普段何げなく使っているけれど、漢字で出題されると読めない単語がありませんか?『偶に』もそんな言葉の一つです。まれに漢字で表記されることもあるので、読み方や類語について確認しておきましょう。あわせて、よく使うのに読めない難読漢字も紹介します。

「偶に」の読み方と意味

『偶に』は、なんと読むのでしょうか。まずは読み方と意味、さらに『偶に』という言葉ができた由来について見ていきましょう。

「偶に」の読み方

『偶数(ぐうすう)』『偶然(ぐうぜん)』に見られるように、『偶』は『ぐう』の読みで使われることが多い漢字です。

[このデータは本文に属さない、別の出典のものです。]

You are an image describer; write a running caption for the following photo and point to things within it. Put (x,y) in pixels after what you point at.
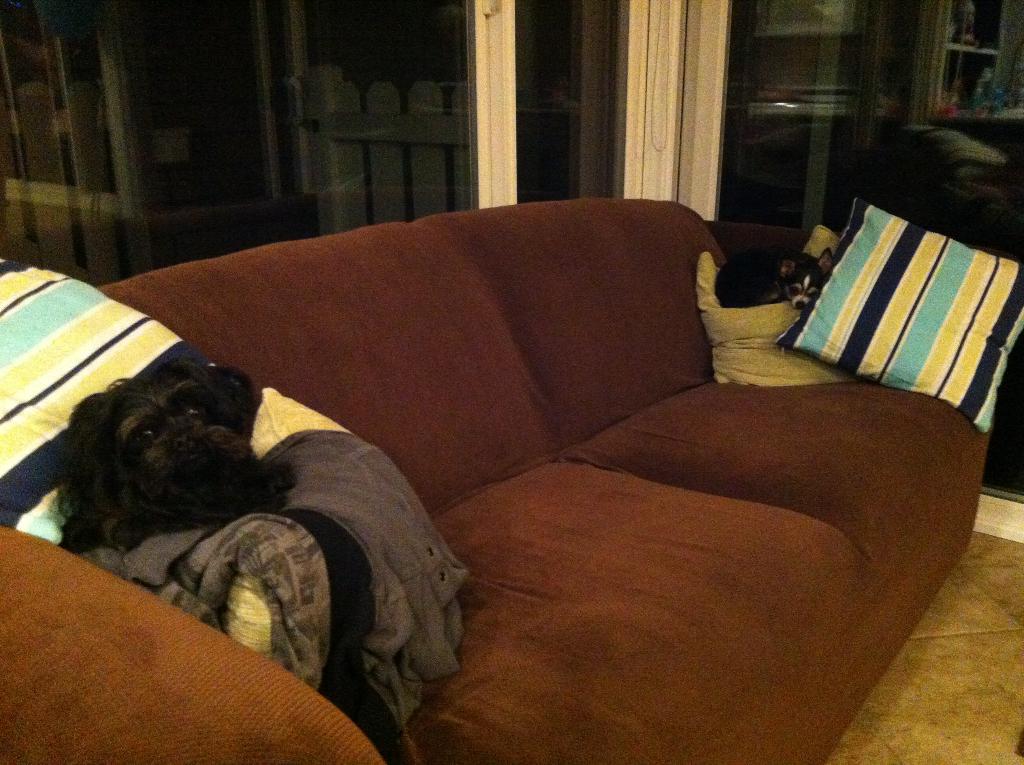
Here we can see a couch (703,424) and we can see two dogs (250,473) sitting on either end of the couch (421,397) on the cushions (7,496) present on the couch (695,538).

そのため、『偶に』と表記されると『ぐうに』と読んでしまいたくなるかもしれません。

しかし、正しい読み方は『たまに』です。『たまに失敗してしまう』『たまに行くことがある』など、会話でも書き言葉でも頻繁に使われています。

おそらく誰もが一度は使ったことがあるはずです。しかし、漢字でどう書くか知っている人は、そう多くありません。

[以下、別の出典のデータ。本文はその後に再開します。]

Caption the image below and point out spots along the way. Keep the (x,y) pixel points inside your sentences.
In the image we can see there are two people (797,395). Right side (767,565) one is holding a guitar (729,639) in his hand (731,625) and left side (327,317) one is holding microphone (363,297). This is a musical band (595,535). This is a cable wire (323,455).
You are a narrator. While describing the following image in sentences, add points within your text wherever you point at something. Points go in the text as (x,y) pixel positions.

難読漢字の中では易しい方なので、次に解説する意味とあわせて覚えておくとよいでしょう。

「偶に」の意味

漢字は読み方により、異なる意味を持つことがあります。『偶』という漢字も、『たま』と読むときと、『ぐう』と読むときで意味が変わります。

『たま』と読んだ場合の意味は、『めったにない』『珍しいことそのもの』です。後者の意味の場合は、『たまの休み』『実家に帰るのは、たまのことだ』のように使われます。

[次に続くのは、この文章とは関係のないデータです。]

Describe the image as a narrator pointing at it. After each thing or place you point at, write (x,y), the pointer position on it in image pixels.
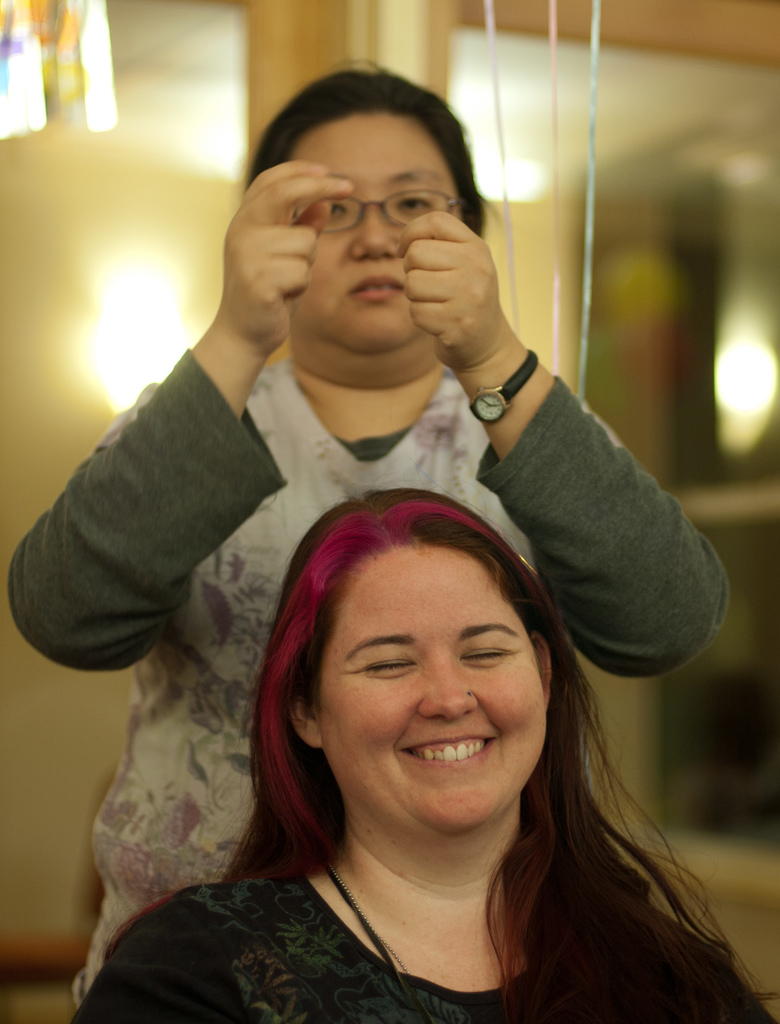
In the center of the image (262,558) we can see one person (242,549) is standing and one person (298,712) is sitting. Among them, we can see one person (457,857) is smiling. In the background (548,305), we can see lights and a few other objects (646,343).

『ぐう』と読んだ場合は、『対をなすもの』『思いがけず』『人の形に似せたもの』といった意味です。『配偶者』『偶発』『偶像』といった熟語に含まれています。

「偶さか」が由来?

『偶に』と同じ意味合いで使われる、『たまたま』や『たまさか』という言葉を聞いたことはないでしょうか。漢字で『偶々』『偶さか』となるこれらの言葉が、『偶に』の由来であるとされています。

奈良時代には、『思いがけないさま』や『偶然であるさま』を意味する言葉として、『偶さか』が使われていました。平安時代に入ると、それが『偶々』へ変化します。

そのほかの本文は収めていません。